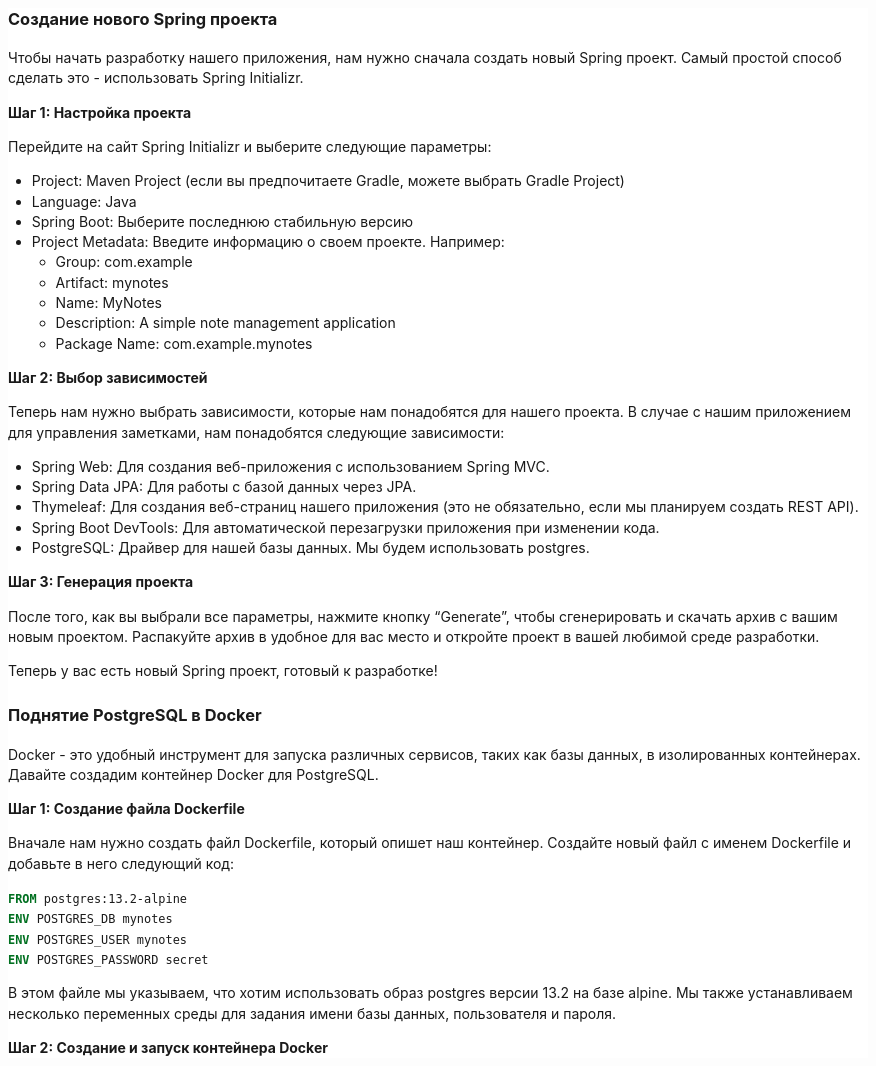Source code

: ### Создание нового Spring проекта

Чтобы начать разработку нашего приложения, нам нужно сначала создать новый Spring проект. Самый простой способ сделать это - использовать Spring Initializr.

**Шаг 1: Настройка проекта**

Перейдите на сайт Spring Initializr и выберите следующие параметры:
- Project: Maven Project (если вы предпочитаете Gradle, можете выбрать Gradle Project)
- Language: Java
- Spring Boot: Выберите последнюю стабильную версию
- Project Metadata: Введите информацию о своем проекте. Например:
    - Group: com.example
    - Artifact: mynotes
    - Name: MyNotes
    - Description: A simple note management application
    - Package Name: com.example.mynotes

**Шаг 2: Выбор зависимостей**

Теперь нам нужно выбрать зависимости, которые нам понадобятся для нашего проекта. В случае с нашим приложением для управления заметками, нам понадобятся следующие зависимости:
- Spring Web: Для создания веб-приложения с использованием Spring MVC.
- Spring Data JPA: Для работы с базой данных через JPA.
- Thymeleaf: Для создания веб-страниц нашего приложения (это не обязательно, если мы планируем создать REST API).
- Spring Boot DevTools: Для автоматической перезагрузки приложения при изменении кода.
- PostgreSQL: Драйвер для нашей базы данных. Мы будем использовать postgres.

**Шаг 3: Генерация проекта**

После того, как вы выбрали все параметры, нажмите кнопку “Generate”, чтобы сгенерировать и скачать архив с вашим новым проектом. Распакуйте архив в удобное для вас место и откройте проект в вашей любимой среде разработки.

Теперь у вас есть новый Spring проект, готовый к разработке!

### Поднятие PostgreSQL в Docker

Docker - это удобный инструмент для запуска различных сервисов, таких как базы данных, в изолированных контейнерах. Давайте создадим контейнер Docker для PostgreSQL.

**Шаг 1: Создание файла Dockerfile**

Вначале нам нужно создать файл Dockerfile, который опишет наш контейнер. Создайте новый файл с именем Dockerfile и добавьте в него следующий код:
```Dockerfile
FROM postgres:13.2-alpine
ENV POSTGRES_DB mynotes
ENV POSTGRES_USER mynotes
ENV POSTGRES_PASSWORD secret
```
В этом файле мы указываем, что хотим использовать образ postgres версии 13.2 на базе alpine. Мы также устанавливаем несколько переменных среды для задания имени базы данных, пользователя и пароля.

**Шаг 2: Создание и запуск контейнера Docker**
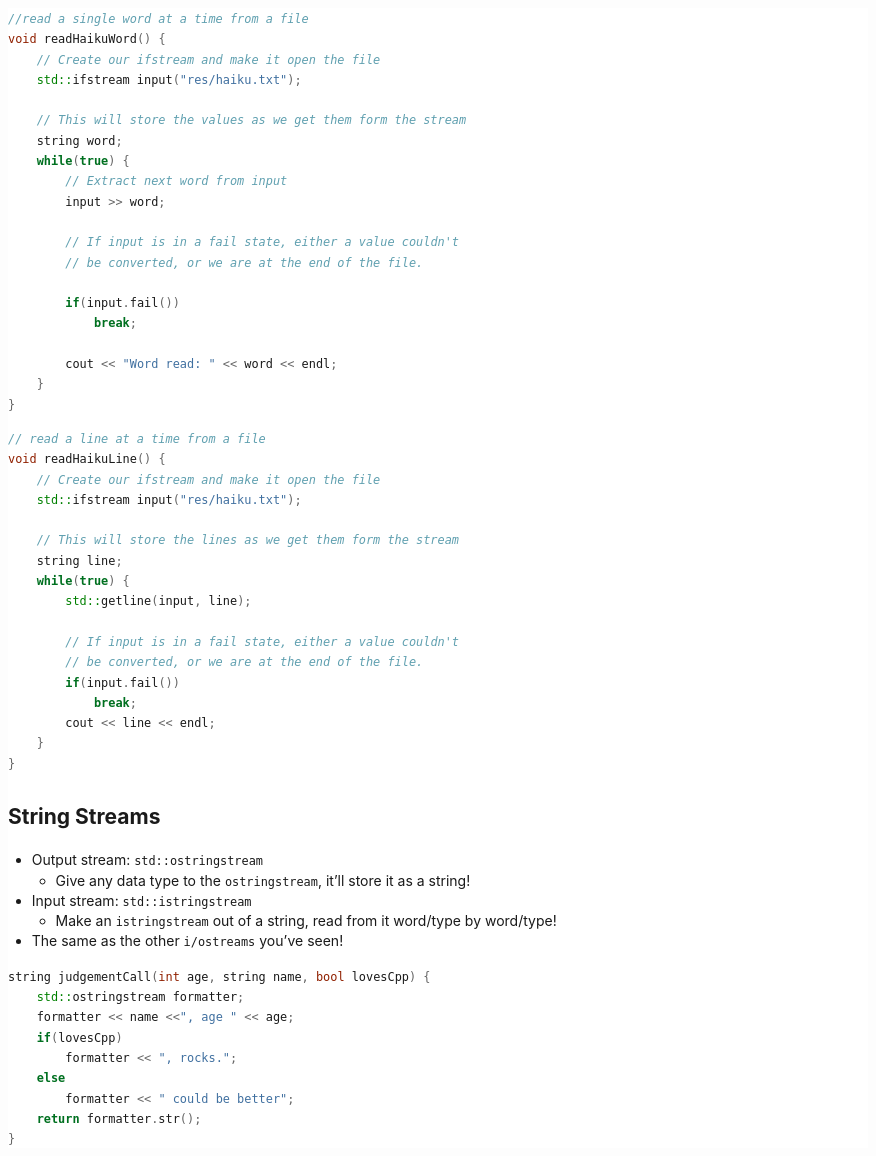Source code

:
 ```C++
//read a single word at a time from a file
void readHaikuWord() {
    // Create our ifstream and make it open the file
    std::ifstream input("res/haiku.txt");

    // This will store the values as we get them form the stream
    string word;
    while(true) {
        // Extract next word from input
        input >> word;

        // If input is in a fail state, either a value couldn't
        // be converted, or we are at the end of the file.

        if(input.fail())
            break;

        cout << "Word read: " << word << endl;
    }
}
```

```C++
// read a line at a time from a file
void readHaikuLine() {
    // Create our ifstream and make it open the file
    std::ifstream input("res/haiku.txt");

    // This will store the lines as we get them form the stream
    string line;
    while(true) {
        std::getline(input, line);

        // If input is in a fail state, either a value couldn't
        // be converted, or we are at the end of the file.
        if(input.fail())
            break;
        cout << line << endl;
    }
}
```

## String  Streams

- Output stream: `std::ostringstream`
  - Give any data type to the `ostringstream`, it’ll store it as a string!
- Input stream: `std::istringstream`
  - Make an `istringstream` out of a string, read from it  word/type by word/type!
- The same as the other `i/ostreams` you’ve seen!

```C++
string judgementCall(int age, string name, bool lovesCpp) {
	std::ostringstream formatter;
	formatter << name <<", age " << age;
	if(lovesCpp) 
        formatter << ", rocks.";
	else 
        formatter << " could be better";
	return formatter.str();
}
```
-- -- --
**The problem**
Say how many lines of the entries above include the word "если", giving the number alone.

**Task solution**
2